• EXERCISE TASKS:
A - From the Wheatland County geology listing, reproduce verbatim the part starting with "Dark gray to" and going on through "m (558 ft).".
B - Using the Wheatland County geology listing, decide whether each statement agrees with it. Answer yes or no, quoting the deciding words. (i) The Judith River Formation reaches a thickness of as much as 305 m. (ii) Gravel at the surface covers 13 % of the area. (iii) The sandstone of the Virgelle Member coarsens downward.
C - Extend the Wheatland County geology listing past its final entry.

• PASSAGE SHOWN:
Geologic units in Wheatland county, Montana

Additional scientific data in this geographic area

Gravel (Quaternary and Tertiary) at surface, covers 33 % of this area

Variable deposits that range from pebble to boulder size and include sand, silt, and clay. Dominantly alluvial terrace, abandoned channel and floodplain, remnant alluvial fan, and local glacial outwash.

Judith River Formation (Cretaceous) at surface, covers 13 % of this area

Light brown to light gray, fine- to coarse-grained sandstone with interbeds of gray to black carbonaceous shale, silty shale, and thin coal. Local Parkman Sandstone Member (lower part of formation):yellowish gray to brownish gray and olive green, fine- to medium-grained, cross-bedded sandstone interbedded with yellowish gray, silty shale. Estuarine, brackish, and nearshore marine. Thickness as much as 305 m (1000 ft).

Eagle Formation (Cretaceous) at surface, covers 8 % of this area

Gray or grayish brown, thick-bedded sandstone, sandy shale, and thin interbedded coal. Chert-pebble lag deposit common at top of formation. Virgelle Member (lower part of formation in parts of central Montana): very light gray, gray, or brown sandstone that coarsens upward. Root zone and thin carbonaceous beds at top of member. Delta, coastal plain, tidal flat, and marine shoreface and foreshore. Thickness as much as 150 m (492 ft).

Bearpaw Formation (Cretaceous) at surface, covers 7 % of this area

Dark gray shale with several zones of calcareous concretions, a basal zone of ferruginous concretions, and numerous thin bentonite beds. Marine. Thickness as much as 300 m (984 ft).

Claggett Formation (Cretaceous) at surface, covers 5 % of this area

Dark gray to gray shale that weathers brown, with thin, gray sandstone laminae and beds in upper or middle part and calcareous concretions in lower part. Marine. Thickness as much as 170 m (558 ft).

• EXERCISE DATA:
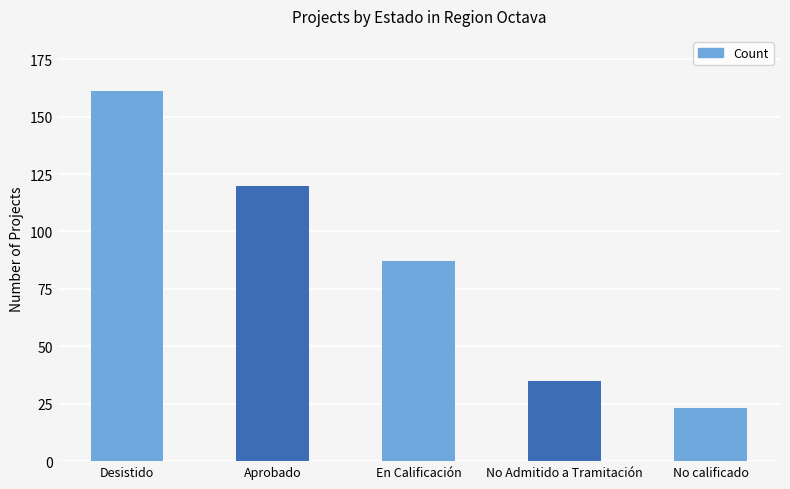

Reading right to left, list all the values displayed in this chart.

23	35	87	120	161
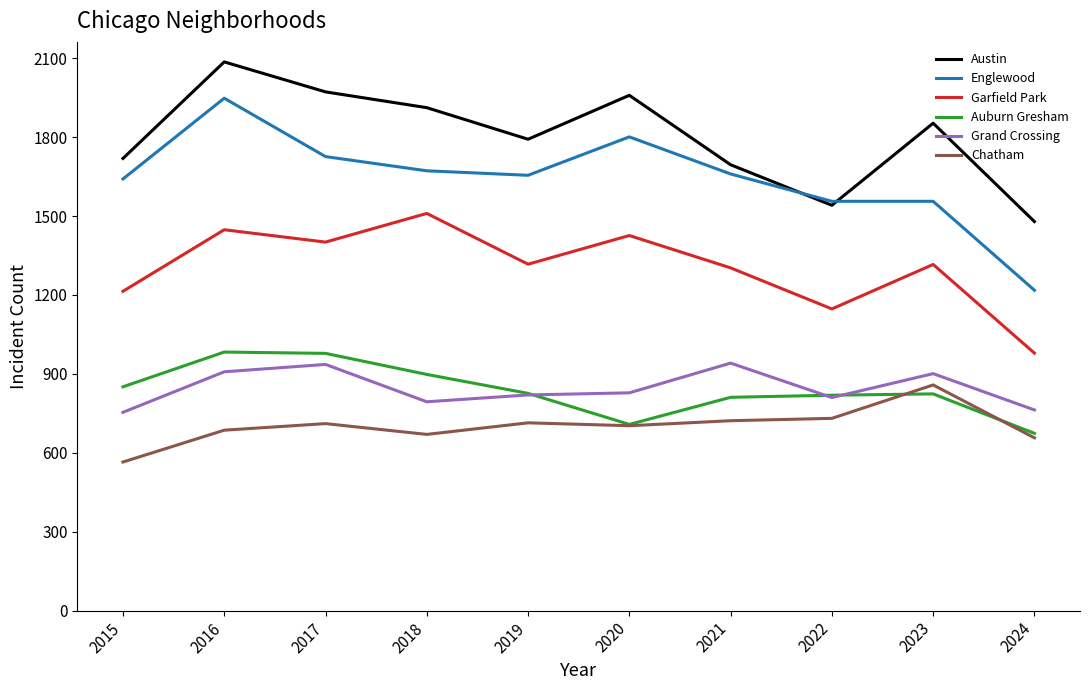

What value does the Garfield Park series have at 2015, to the nearest 50?

1200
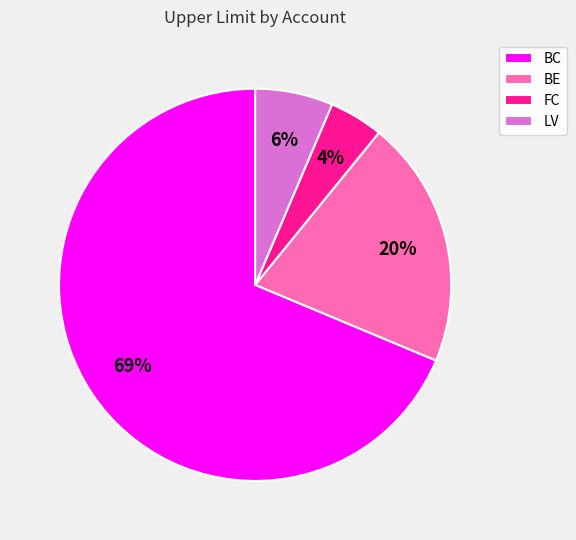

Combined, do BE and LV account for over 50%?

No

• RESULTS FOR THE EXERCISE:
A -
Dark gray to gray shale that weathers brown, with thin, gray sandstone laminae and beds in upper or middle part and calcareous concretions in lower part. Marine. Thickness as much as 170 m (558 ft).

B -
(i) Yes: "Thickness as much as 305 m (1000 ft)."
(ii) No: "Gravel (Quaternary and Tertiary) at surface, covers 33 % of this area"
(iii) No: "very light gray, gray, or brown sandstone that coarsens upward"

C -
Hell Creek Formation (Cretaceous) at surface, covers 4 % of this area

Light gray, bentonitic claystone that alternates with gray to brown sandstone interbedded with carbonaceous shale. Laterally equivalent to Lance Formation. Fluvial and flood plain. Thickness as much as 335 m (1,100 ft).

Alluvium (Quaternary) at surface, covers 4 % of this area

Gravel, sand, silt, and clay deposits of stream and river channels, and floodplains.

Mission Canyon Formation: locally includes Big Snowy Formation in south-central Montana (Mississippian) at surface, covers 4 % of this area

Gray, massive limestone with chert beds and nodules, and solution breccia zones. Shallow marine. Thickness as much as 520 m (1,706 ft). In south-central Montana - Big Snowy Formation: Olive gray, thick-bedded limestone, yellowish gray siltstone, dark gray shale, and yellowish brown, thin bedded siltstone and mudstone. Nearshore marine. Thickness 120 m (394 ft).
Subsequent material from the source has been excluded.